July 16, 2020 – Frost and Sullivan’s recent analysis, Post-Pandemic Global Healthcare Market Outlook, 2020, forecasts that 2020 will be an unforgiving but transformational year for the healthcare industry. As the world grapples with a global emergency caused by the COVID-19 pandemic, the healthcare industry should expect to see a drop in growth from 5.3 to 0.6 percent in 2020, with revenues remaining below the $2 trillion mark.
"While the life sciences segment seems to be surviving and thriving, in certain scenarios, medical technologies and imaging are expected to be hit the hardest. Elective procedures being on hold and delayed or prolonged procurement of capital equipment will have a negative impact on revenue, from $413.9 billion to $377.1 billion for medical devices and from $31.5 billion to $18.1 billion for imaging equipment,” said Unmesh Lal, transformational health program manager, Frost and Sullivan. “Additionally, with telehealth transforming care delivery and health IT enhancements in analytics and interoperability, digital health will continue to thrive at a growth rate of 7.9 percent in 2020.”
While the short-term demand for COVID testing and the race to find a vaccine intensifies, governments will re-allocating budgets to finance healthcare services and assessing the feasibility of immunity passports, mass vaccinations and scaling up of contact tracing, Lal said.
"Moving forward, healthcare IT companies such as Microsoft, Optum, Intel and AWS are betting big on enterprise-grade AI platforms that predict pandemics, forecast patient volume across providers, authenticate reimbursement and drive general well-being of the insured population through medication management and self-care enablement," Lal said.

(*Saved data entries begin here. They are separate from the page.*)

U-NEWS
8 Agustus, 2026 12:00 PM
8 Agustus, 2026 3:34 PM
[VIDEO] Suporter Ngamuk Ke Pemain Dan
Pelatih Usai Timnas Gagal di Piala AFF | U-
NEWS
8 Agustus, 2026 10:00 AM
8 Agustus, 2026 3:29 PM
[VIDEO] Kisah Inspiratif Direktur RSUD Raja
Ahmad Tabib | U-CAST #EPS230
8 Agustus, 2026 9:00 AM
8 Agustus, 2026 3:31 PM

In light of the lessons learned from the pandemic and the changing economic and business scenario, Frost & Sullivan has re-visited predictions, identified top growth opportunities and analyzed risk-mitigation measures adopted by companies to survive the remainder of 2020, including:
1. The Kingdom of Saudi Arabia (KSA), United Arab Emirates (UAE) and Indian telehealth markets have reached a tipping point with growth of more than 200 percent during the pandemic. Virtual consultations by healthcare professionals will become the mainstream care delivery model post-pandemic. However, reimbursement, training physicians, and platform scalability will be the key to recalibrating telehealth.
2. Informatics and artificial intelligence (AI) solutions addressing workflow automation and operational analytics will witness 100 percent growth in 2020. For instance, GE Healthcare's industry-first, FDA-cleared Critical Care Suite AI tool will help radiologists prioritize critical cases. The resumption in imaging for the backlog of elective procedures in Q3 and Q4 will result in teleradiology and AI-based solutions gaining from new investments. Scale-up in capacity, flexible payment options, and redistribution of the workload will accelerate partnerships.

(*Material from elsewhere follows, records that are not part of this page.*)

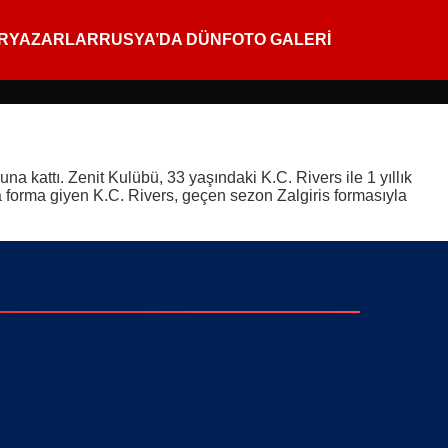
R
YAZARLAR
RUSYA’DA DÜN
FOTO GALERİ
 kattı. Zenit Kulübü, 33 yaşındaki K.C. Rivers ile 1 yıllık
a forma giyen K.C. Rivers, geçen sezon Zalgiris formasıyla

3. The United States will have an excess of 100,000 ventilators, while Western Europe will purchase another 30,000 to 50,000 ventilators through the end of 2020. This uneven distribution across regions will redefine non-hospital and home critical care models, while embedded analytics systems will revive the mature monitoring devices segment post-pandemic. Resmed has launched a remote monitoring solution for ventilators in the U.S. and Europe through its cloud-based AirView platform for home care.
4. Traditional models of in-vitro diagnostics (IVD) testing in a healthcare setting are unable to meet unprecedented demand. By the end of 2020, the $5 billion point-of-care testing for the infectious diseases market will drive the impending change in service models, with alternate testing sites like pharmacies becoming permanent ecosystem participants. CVS and Walgreens have begun building the infrastructure to offer IVD testing at their locations.
5. By the end of 2020, 33 percent of global clinical trials will be disrupted, putting $3 billion in new product revenues at risk. Disrupted clinical trials and the subsequent delay in drug launches will pave the way for fully virtual trials, and hybridization of patient recruitment, retention, and monitoring will become all-pervasive.
Post-Pandemic Global Healthcare Market Outlook, 2020 is part of Frost and Sullivan’s global Transformational Health Growth Partnership Service program.
Frost & Sullivan helps investors, corporate leaders and governments navigate economic changes and identify disruptive technologies, mega trends, new business models and companies to action, resulting in a continuous flow of growth opportunities to drive future success.